Thursday, April 07, 2022



Florida groom is moved to tears on his wedding day after future stepdaughter asked him to adopt her during a heartwarming first-look photo shoot

I am delighted to read this story. Stepfathers usually get a bad rap but good relationships between step-parents and stepchilden are not uncommon. I myself got on well wth THREE stepchilden, including two girls. And we are all still in affectionate touch, many years later

A Florida groom was moved to tears on his wedding day when his future stepdaughter asked him to adopt her and officially become her dad.

Adam Hansen, 30, had no idea the surprise his bride, Brianna, 27, had in store for him when they wed on October 29, 2021. Ahead of the ceremony, he took part in a heartwarming first-look shoot with her six-year-old daughter, McKinley.

He was already overcome with emotion when she saw her in her white tulle dress. He squatted down to give her a hug, saying: 'You look so pretty.'

McKinley then handed him a white gift bag containing a petition for adoption that Brianna had prepared ahead of time. His eyes welled up with tears as soon as he realized what he was reading.

• EXERCISE REQUIREMENTS
**A.** Reproduce the stretch of the wedding story from "He was already" through "he was reading." word for word.
**B.** Name every person the wedding story identifies by name.
Rely on the wedding story alone.

[Dataset excerpts]
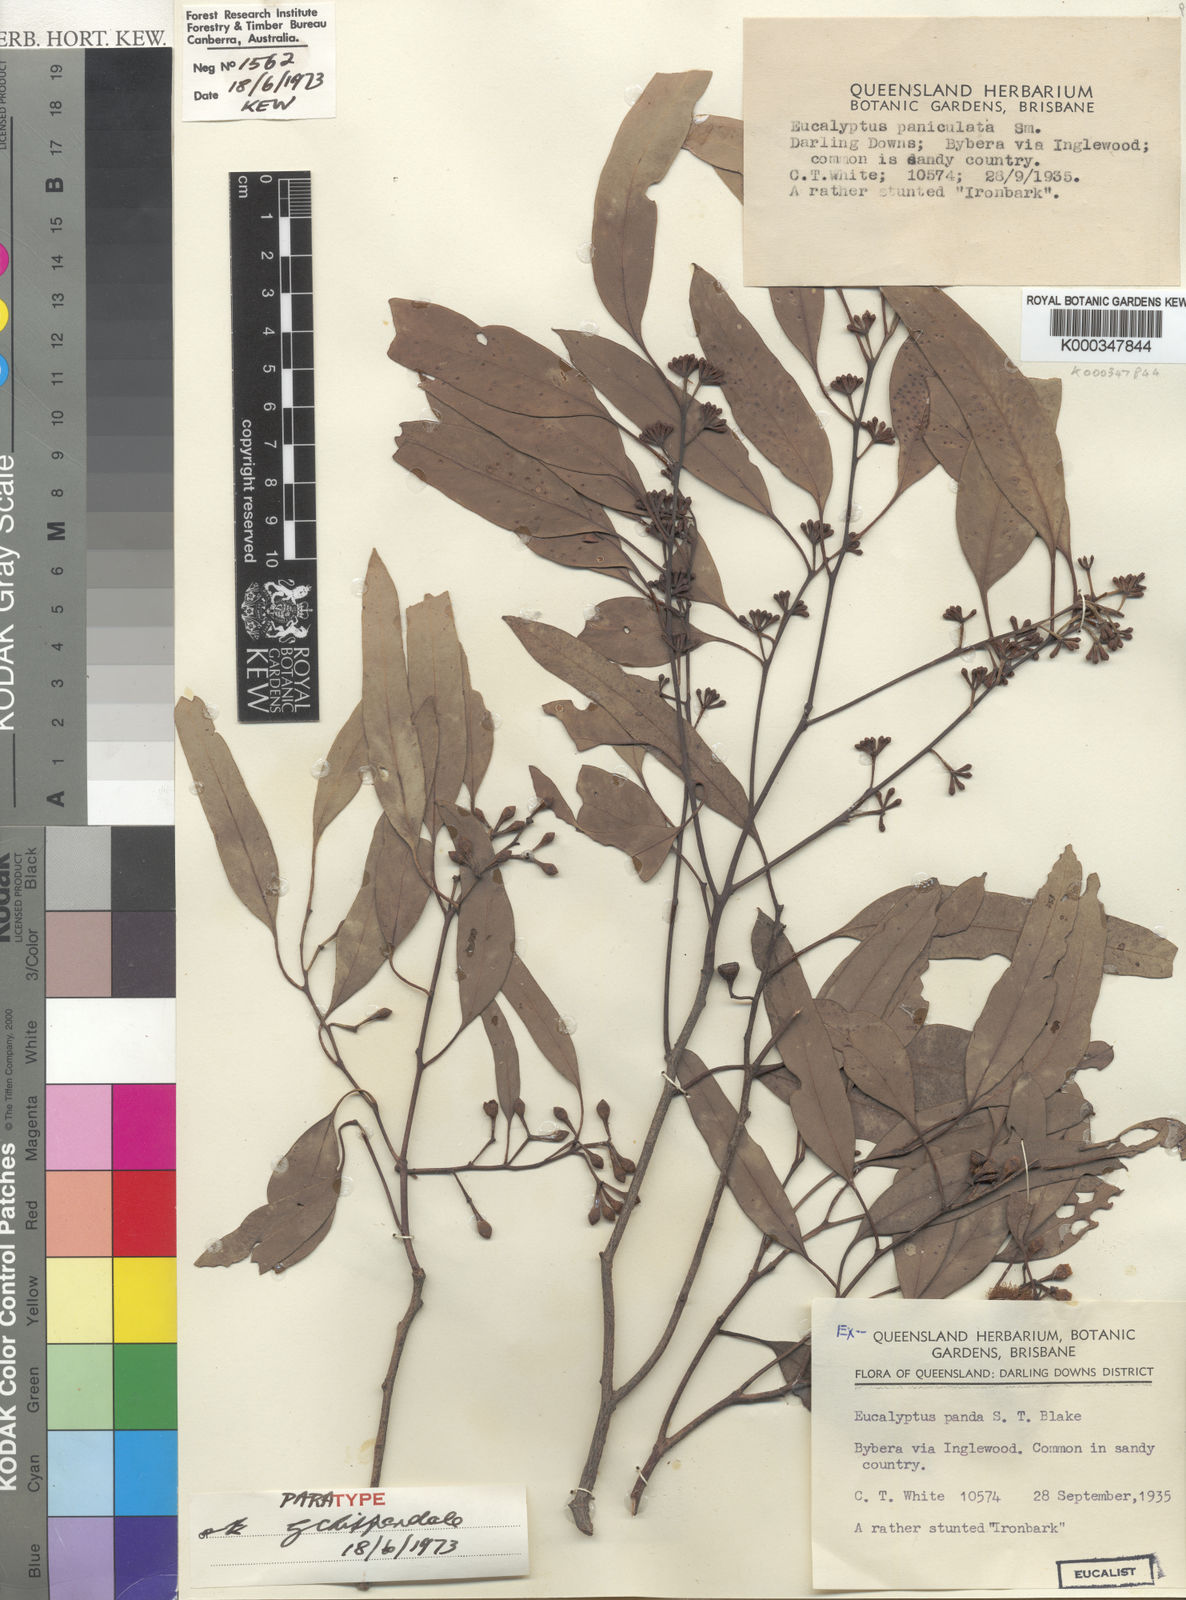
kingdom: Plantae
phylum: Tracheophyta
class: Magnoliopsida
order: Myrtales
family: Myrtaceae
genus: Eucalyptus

---

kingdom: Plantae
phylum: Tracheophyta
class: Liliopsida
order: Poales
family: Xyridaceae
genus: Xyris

• RESPONSE LIST
**A.**
He was already overcome with emotion when she saw her in her white tulle dress. He squatted down to give her a hug, saying: 'You look so pretty.'

McKinley then handed him a white gift bag containing a petition for adoption that Brianna had prepared ahead of time. His eyes welled up with tears as soon as he realized what he was reading.

**B.** Adam Hansen, Brianna, McKinley